Zim must work on potholes

OUR roads are now death traps because of potholes and overgrown roadside grass that makes it nigh impossible to navigate for any driver.

Precious time is being lost as people are delayed by the potholes which have caused quite a number of accidents and breakdowns.

While official statistics on the carnage caused by potholes are at the moment scarce — it is a common sight to come across broken-down vehicles as the tyres succumb to the craters that have widened since the beginning of the rainy season.

And with the Meteorological Services Department forecasting more rains, government and local authorities have to act now to address the pothole problem on city roads as well as highways to prevent loss of life, time wastage and unnecessary costs motorists have to incur.

Motorists pay quarterly to use the roads and those who drive past tollgates also pay for the usage of the roads, yet there is little investment in such critical infrastructure.
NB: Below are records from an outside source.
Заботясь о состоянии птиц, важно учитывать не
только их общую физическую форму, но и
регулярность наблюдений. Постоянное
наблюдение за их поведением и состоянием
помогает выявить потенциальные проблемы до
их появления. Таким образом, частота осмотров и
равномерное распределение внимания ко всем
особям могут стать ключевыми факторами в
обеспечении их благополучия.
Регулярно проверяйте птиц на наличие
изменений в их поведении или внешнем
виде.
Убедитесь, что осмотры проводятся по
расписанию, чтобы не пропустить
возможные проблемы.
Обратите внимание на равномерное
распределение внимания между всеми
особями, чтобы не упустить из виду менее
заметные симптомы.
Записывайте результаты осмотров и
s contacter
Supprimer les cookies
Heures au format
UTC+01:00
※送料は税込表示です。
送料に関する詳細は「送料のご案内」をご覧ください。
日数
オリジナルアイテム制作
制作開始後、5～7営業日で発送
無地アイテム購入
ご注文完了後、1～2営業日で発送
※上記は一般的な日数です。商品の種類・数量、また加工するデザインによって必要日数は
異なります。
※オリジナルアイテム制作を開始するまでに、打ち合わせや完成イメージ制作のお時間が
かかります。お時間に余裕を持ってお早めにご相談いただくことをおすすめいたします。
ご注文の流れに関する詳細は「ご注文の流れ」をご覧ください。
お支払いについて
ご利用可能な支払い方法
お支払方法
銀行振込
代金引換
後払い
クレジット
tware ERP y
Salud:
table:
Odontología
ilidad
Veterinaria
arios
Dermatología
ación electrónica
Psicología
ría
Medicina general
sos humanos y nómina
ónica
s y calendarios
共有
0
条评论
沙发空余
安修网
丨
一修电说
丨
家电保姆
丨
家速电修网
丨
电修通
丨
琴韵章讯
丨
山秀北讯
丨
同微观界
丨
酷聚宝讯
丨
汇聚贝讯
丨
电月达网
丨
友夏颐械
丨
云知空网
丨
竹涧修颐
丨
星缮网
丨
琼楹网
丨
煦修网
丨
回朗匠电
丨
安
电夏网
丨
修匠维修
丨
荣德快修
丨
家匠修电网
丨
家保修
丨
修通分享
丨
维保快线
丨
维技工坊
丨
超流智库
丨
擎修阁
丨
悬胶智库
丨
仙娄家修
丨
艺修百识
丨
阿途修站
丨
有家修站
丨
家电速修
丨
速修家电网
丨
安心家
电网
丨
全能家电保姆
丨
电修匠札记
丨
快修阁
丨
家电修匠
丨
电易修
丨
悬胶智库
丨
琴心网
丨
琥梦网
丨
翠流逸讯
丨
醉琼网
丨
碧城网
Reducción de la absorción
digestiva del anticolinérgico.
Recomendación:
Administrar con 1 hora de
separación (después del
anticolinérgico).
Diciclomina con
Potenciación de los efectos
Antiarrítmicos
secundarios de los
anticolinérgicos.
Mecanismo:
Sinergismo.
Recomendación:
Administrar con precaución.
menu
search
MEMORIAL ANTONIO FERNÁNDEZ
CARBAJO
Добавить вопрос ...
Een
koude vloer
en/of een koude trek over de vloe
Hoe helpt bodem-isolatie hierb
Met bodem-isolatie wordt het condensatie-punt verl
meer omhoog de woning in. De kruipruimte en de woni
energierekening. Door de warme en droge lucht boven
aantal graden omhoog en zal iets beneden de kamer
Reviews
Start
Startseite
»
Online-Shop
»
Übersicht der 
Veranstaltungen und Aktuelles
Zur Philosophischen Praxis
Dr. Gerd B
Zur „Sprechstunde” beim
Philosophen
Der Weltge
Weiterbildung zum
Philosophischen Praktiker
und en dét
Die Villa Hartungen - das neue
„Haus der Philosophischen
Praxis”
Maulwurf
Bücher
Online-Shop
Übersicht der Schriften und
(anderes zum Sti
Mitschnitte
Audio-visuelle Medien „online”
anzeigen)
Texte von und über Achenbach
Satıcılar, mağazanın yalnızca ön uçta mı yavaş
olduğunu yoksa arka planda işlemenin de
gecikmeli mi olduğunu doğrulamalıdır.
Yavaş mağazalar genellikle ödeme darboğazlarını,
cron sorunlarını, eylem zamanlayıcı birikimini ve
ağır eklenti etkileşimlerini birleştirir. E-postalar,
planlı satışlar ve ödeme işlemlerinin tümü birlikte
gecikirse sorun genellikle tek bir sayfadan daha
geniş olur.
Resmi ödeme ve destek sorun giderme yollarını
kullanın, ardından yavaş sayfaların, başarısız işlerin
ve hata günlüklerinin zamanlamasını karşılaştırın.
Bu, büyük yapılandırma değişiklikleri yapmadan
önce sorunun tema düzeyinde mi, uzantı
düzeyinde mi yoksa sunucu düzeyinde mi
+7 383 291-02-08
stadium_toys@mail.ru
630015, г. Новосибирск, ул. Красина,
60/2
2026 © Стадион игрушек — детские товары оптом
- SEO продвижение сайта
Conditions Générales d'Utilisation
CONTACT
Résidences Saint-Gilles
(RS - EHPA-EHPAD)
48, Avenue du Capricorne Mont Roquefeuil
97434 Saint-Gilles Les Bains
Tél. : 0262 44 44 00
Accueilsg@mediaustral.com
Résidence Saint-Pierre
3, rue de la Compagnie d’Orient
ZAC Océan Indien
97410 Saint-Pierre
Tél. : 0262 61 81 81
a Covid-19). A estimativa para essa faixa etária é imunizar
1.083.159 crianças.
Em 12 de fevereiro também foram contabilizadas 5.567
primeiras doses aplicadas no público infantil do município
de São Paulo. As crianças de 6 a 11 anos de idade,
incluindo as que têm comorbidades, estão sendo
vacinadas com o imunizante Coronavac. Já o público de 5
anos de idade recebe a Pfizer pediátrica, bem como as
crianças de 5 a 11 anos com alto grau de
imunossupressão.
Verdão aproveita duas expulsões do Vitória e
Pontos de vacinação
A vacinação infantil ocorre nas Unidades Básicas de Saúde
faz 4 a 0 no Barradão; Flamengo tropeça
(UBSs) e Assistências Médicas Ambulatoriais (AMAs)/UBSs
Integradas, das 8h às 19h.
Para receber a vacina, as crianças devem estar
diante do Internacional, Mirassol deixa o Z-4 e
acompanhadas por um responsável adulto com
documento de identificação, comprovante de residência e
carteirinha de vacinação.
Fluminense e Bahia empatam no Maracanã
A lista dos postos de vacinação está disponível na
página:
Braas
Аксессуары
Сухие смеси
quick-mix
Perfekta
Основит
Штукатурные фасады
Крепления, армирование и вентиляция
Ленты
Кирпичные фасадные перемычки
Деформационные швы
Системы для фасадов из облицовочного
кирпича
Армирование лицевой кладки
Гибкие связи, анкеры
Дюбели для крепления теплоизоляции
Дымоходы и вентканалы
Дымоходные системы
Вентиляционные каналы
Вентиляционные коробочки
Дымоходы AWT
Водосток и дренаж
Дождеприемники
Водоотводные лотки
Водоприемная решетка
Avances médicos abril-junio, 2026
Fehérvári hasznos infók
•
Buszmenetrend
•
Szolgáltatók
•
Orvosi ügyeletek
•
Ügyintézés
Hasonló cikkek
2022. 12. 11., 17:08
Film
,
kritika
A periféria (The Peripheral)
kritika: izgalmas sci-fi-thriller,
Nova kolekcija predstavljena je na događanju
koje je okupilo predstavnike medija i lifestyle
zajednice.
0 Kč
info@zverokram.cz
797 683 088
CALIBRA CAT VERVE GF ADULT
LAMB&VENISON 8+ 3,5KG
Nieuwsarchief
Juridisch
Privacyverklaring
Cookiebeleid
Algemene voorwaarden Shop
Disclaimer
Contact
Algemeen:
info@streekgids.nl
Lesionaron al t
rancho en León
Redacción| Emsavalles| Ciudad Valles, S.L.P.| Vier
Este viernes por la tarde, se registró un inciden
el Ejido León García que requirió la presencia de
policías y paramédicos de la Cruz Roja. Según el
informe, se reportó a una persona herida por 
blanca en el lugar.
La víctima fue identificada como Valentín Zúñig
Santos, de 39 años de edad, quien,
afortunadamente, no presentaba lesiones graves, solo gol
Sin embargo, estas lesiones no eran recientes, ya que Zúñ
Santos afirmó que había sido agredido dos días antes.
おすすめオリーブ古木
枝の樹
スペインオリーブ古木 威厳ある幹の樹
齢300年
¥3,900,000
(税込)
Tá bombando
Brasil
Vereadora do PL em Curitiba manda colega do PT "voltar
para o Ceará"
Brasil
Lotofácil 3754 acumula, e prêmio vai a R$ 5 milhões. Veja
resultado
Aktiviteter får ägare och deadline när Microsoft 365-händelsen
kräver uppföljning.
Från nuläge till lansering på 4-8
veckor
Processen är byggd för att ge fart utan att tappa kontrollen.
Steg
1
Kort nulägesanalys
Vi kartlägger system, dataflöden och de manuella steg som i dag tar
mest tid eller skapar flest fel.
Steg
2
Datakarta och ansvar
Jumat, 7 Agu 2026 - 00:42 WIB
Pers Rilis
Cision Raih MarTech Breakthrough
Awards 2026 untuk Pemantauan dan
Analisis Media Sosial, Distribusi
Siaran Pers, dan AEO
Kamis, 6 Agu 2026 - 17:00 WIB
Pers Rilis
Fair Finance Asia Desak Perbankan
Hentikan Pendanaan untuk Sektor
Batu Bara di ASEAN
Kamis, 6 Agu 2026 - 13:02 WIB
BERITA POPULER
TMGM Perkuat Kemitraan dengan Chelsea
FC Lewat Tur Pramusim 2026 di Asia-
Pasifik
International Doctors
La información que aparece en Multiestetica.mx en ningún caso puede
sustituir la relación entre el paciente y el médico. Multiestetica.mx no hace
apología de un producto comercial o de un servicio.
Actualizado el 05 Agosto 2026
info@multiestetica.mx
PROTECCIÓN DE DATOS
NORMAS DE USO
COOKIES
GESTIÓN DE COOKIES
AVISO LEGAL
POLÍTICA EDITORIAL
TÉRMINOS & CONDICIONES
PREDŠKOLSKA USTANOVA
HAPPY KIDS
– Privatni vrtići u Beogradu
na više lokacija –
For that reason, we feel the Zimbabwe National Roads Administration (Zinara) is giving Zimbabweans a raw deal.

It seems Zinara — which is making a killing from cash collections at numerous tollgates festooned on the country’s roads — is not aware of the potholes on our roads because had it been, it would have started mending them because they are now death traps.

Our roads — some of which predate the country’s independence — are so bad that navigating them is a nightmare and we wonder how Zinara continues collecting revenue without mending them.

Ideally, roads require periodic maintenance every three, five and seven years after they are constructed.
And after five years, there should be resealing, then after seven years an overlay should be done to ensure they are safe for use but none of that is being done by Zinara.

Councils like Harare are taking the flak for the poor state of our roads yet Zinara is to blame because they collect every penny on our roads.

According to Harare mayor Bernard Manyenyeni, the council — which is supposed to get $40 million per year — is only getting a miserly $1 million from Zinara and considering the cost of repairing a tarred road, the money is barely enough.

It costs approximately $5 per square metre to fix a pothole, while it would cost $30 000 for a kilometre stretch of road to be tarred and fixed.

We would like to call upon Zinara to focus its energies on repairing roads and not merely patching the potholes for that does not work considering we are in the rain season.